• **Task description**:
Within the records below, find the line with "Figure 1. The" and the line with "Fig 4. Histogram", then reproduce exactly those two lines and all lines between them, without any picture.

• **Exercise material**:
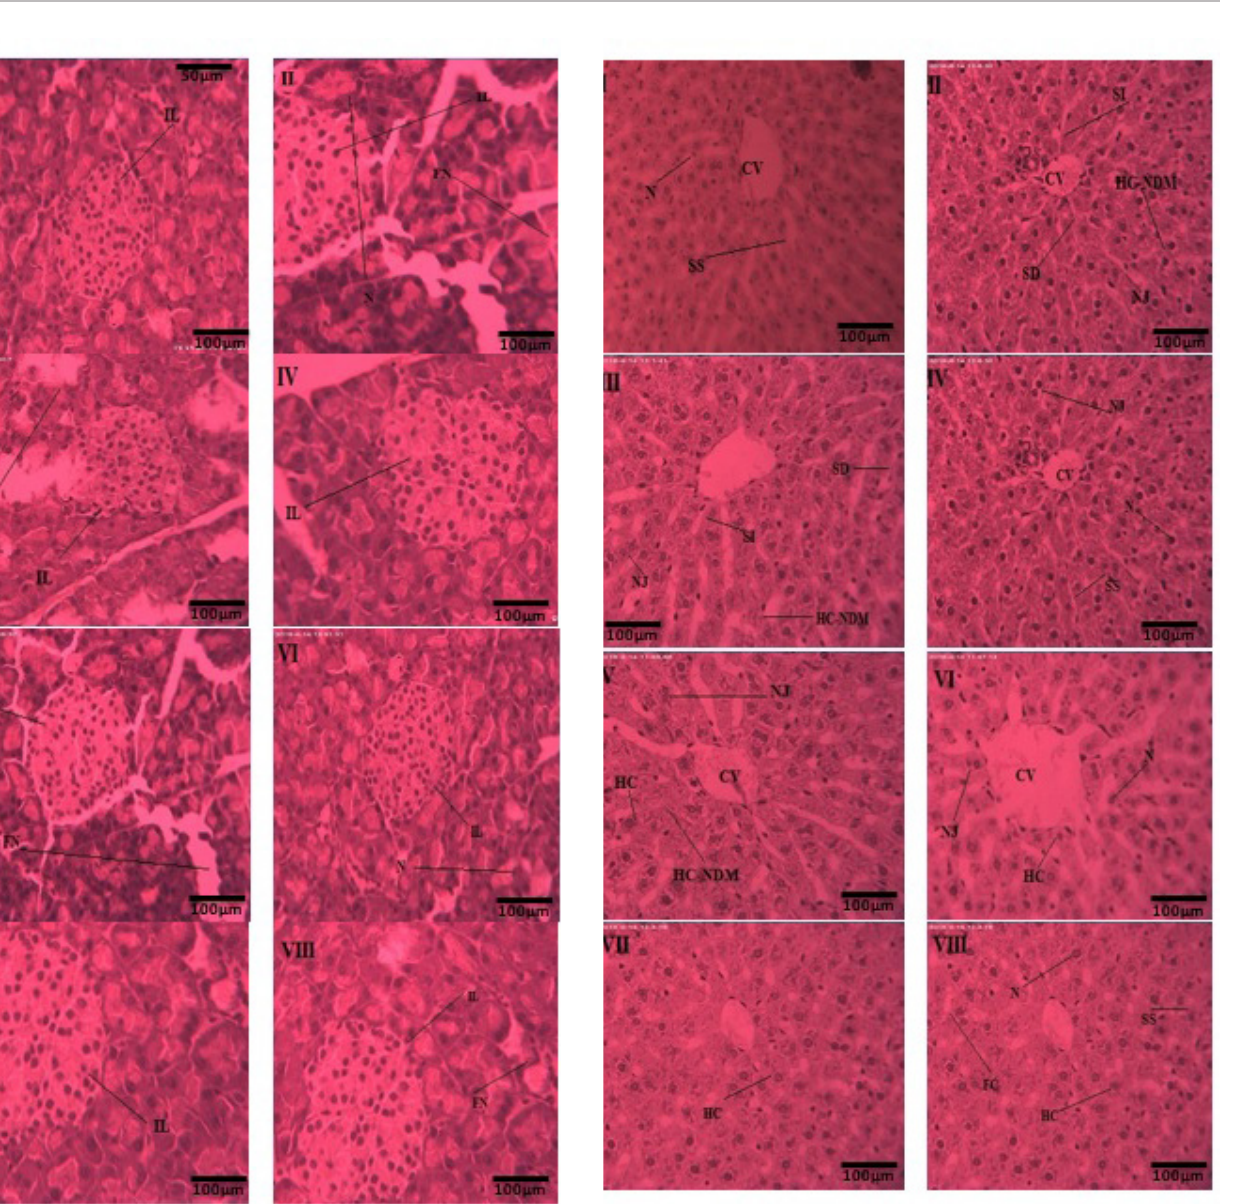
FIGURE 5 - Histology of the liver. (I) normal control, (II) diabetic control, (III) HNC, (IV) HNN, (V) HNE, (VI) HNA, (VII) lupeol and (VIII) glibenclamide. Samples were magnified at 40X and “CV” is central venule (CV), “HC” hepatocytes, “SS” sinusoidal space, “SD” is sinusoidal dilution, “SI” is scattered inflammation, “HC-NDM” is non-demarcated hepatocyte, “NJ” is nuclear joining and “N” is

---

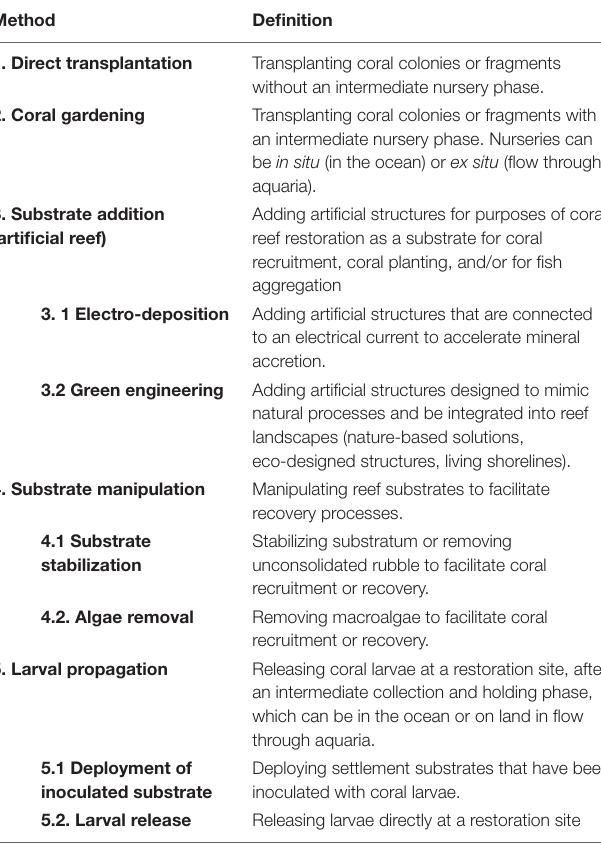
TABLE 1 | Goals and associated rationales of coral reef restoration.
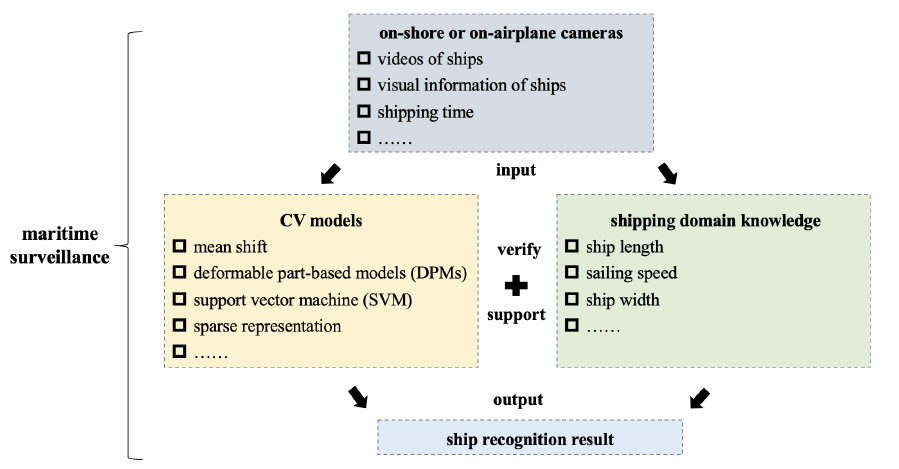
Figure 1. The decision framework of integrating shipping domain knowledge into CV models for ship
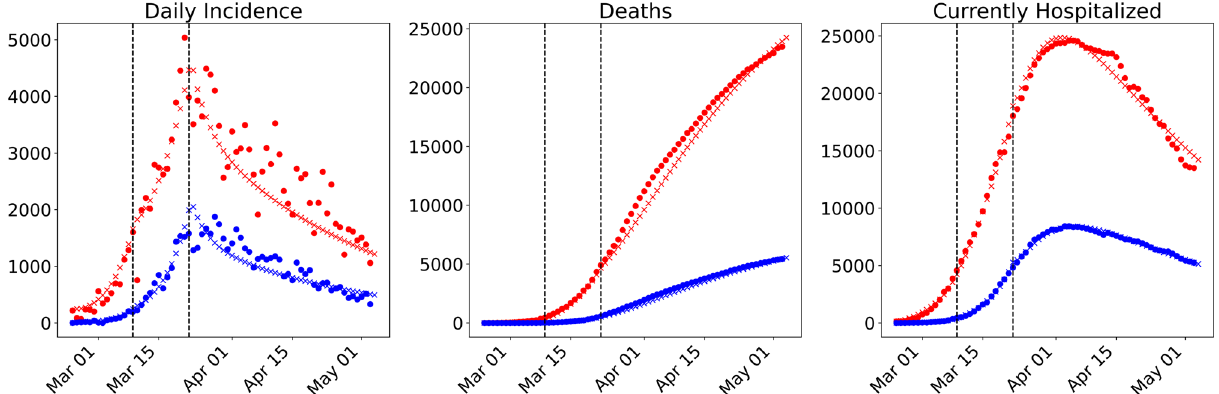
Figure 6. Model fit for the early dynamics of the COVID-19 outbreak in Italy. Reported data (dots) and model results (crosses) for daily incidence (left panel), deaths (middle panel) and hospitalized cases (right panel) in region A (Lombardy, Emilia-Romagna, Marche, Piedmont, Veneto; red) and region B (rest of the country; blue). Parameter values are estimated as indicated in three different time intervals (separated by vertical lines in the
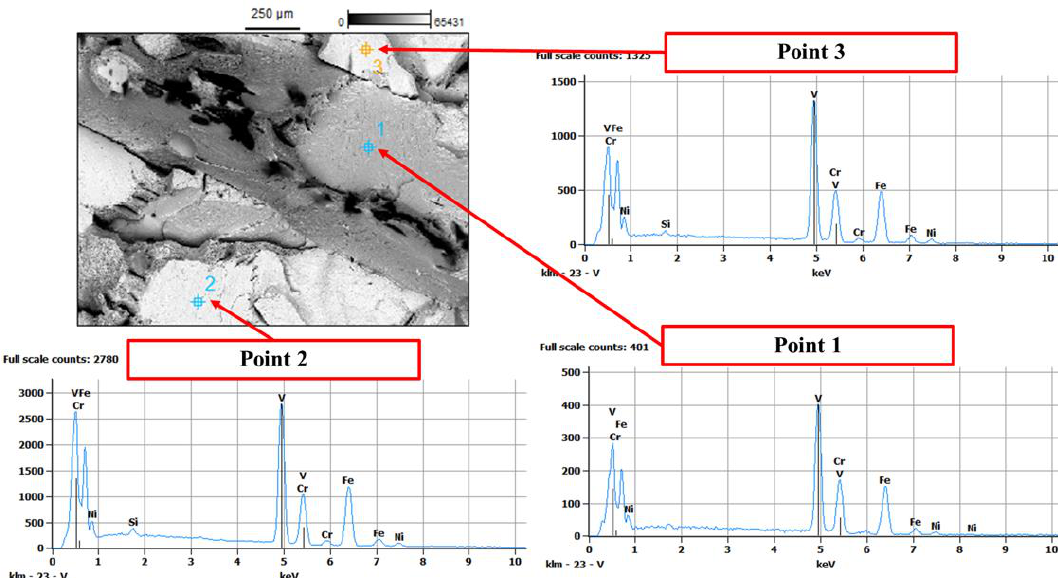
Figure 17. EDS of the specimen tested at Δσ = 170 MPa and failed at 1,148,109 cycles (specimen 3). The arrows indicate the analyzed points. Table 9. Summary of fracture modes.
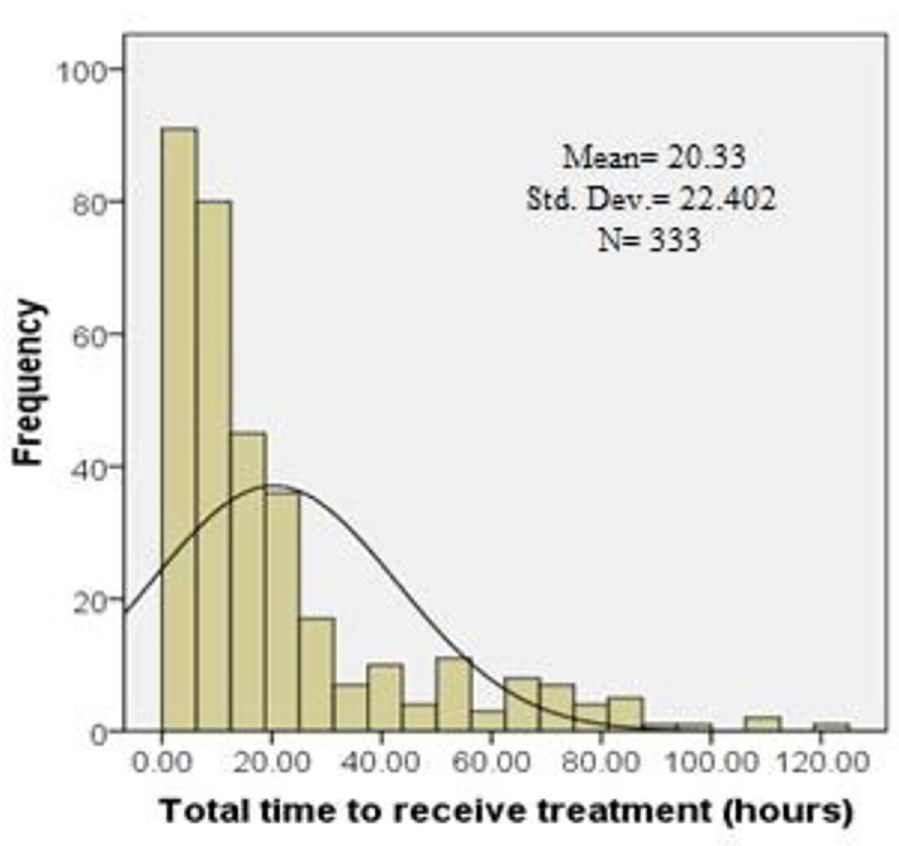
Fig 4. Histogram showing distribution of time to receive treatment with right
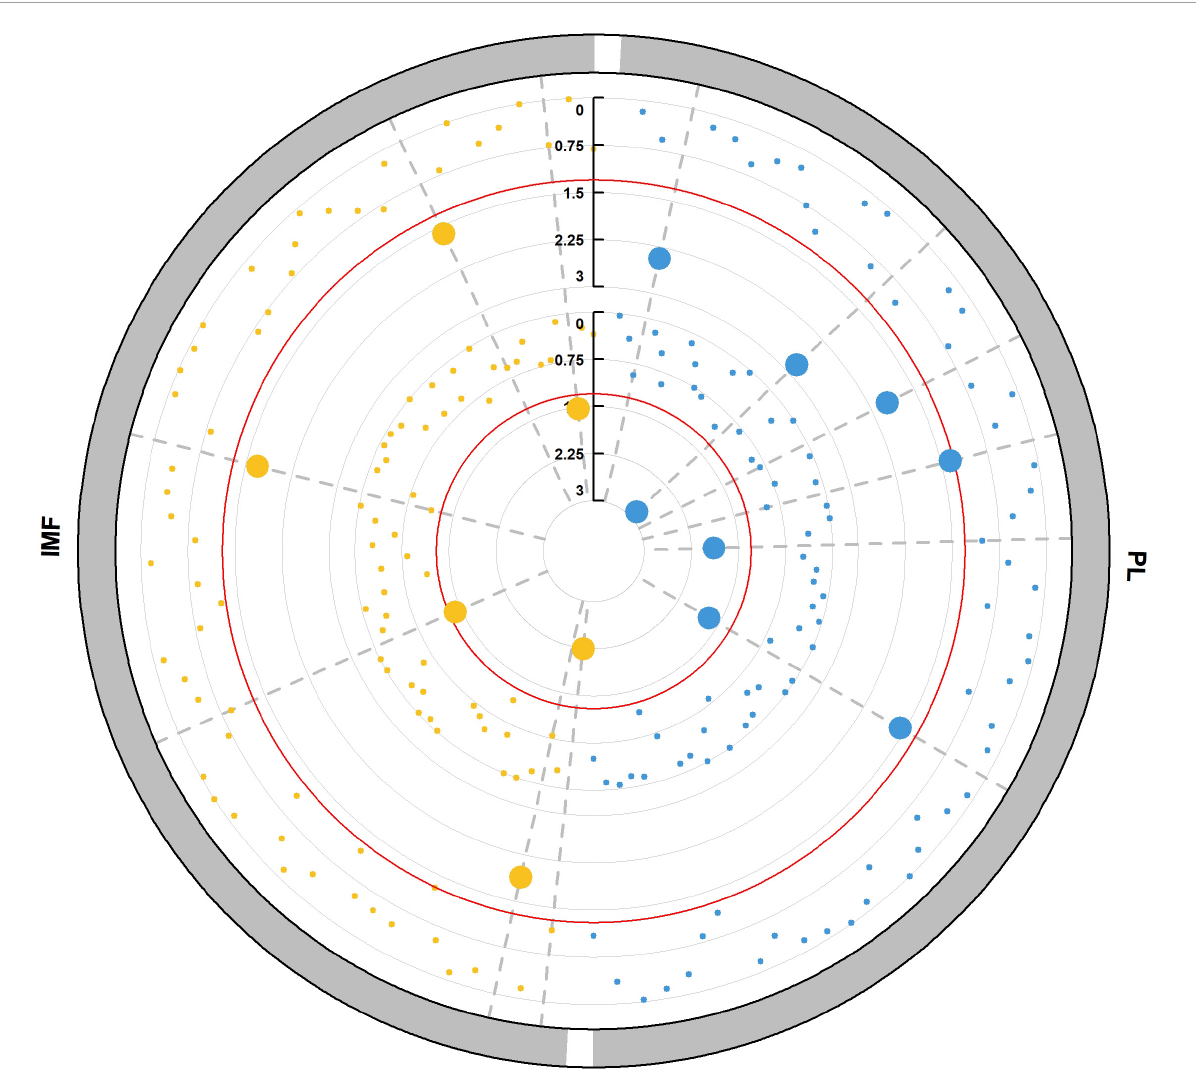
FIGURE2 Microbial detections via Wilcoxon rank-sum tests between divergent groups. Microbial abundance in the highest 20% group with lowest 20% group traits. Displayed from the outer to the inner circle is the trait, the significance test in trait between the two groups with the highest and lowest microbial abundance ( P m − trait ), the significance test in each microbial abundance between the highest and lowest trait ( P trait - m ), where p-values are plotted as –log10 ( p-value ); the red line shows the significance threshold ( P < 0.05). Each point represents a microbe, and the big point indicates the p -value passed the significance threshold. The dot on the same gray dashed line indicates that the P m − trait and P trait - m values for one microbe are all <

• **Answer section**:
Figure 1. The decision framework of integrating shipping domain knowledge into CV models for ship
Figure 6. Model fit for the early dynamics of the COVID-19 outbreak in Italy. Reported data (dots) and model results (crosses) for daily incidence (left panel), deaths (middle panel) and hospitalized cases (right panel) in region A (Lombardy, Emilia-Romagna, Marche, Piedmont, Veneto; red) and region B (rest of the country; blue). Parameter values are estimated as indicated in three different time intervals (separated by vertical lines in the
Figure 17. EDS of the specimen tested at Δσ = 170 MPa and failed at 1,148,109 cycles (specimen 3). The arrows indicate the analyzed points. Table 9. Summary of fracture modes.
Fig 4. Histogram showing distribution of time to receive treatment with right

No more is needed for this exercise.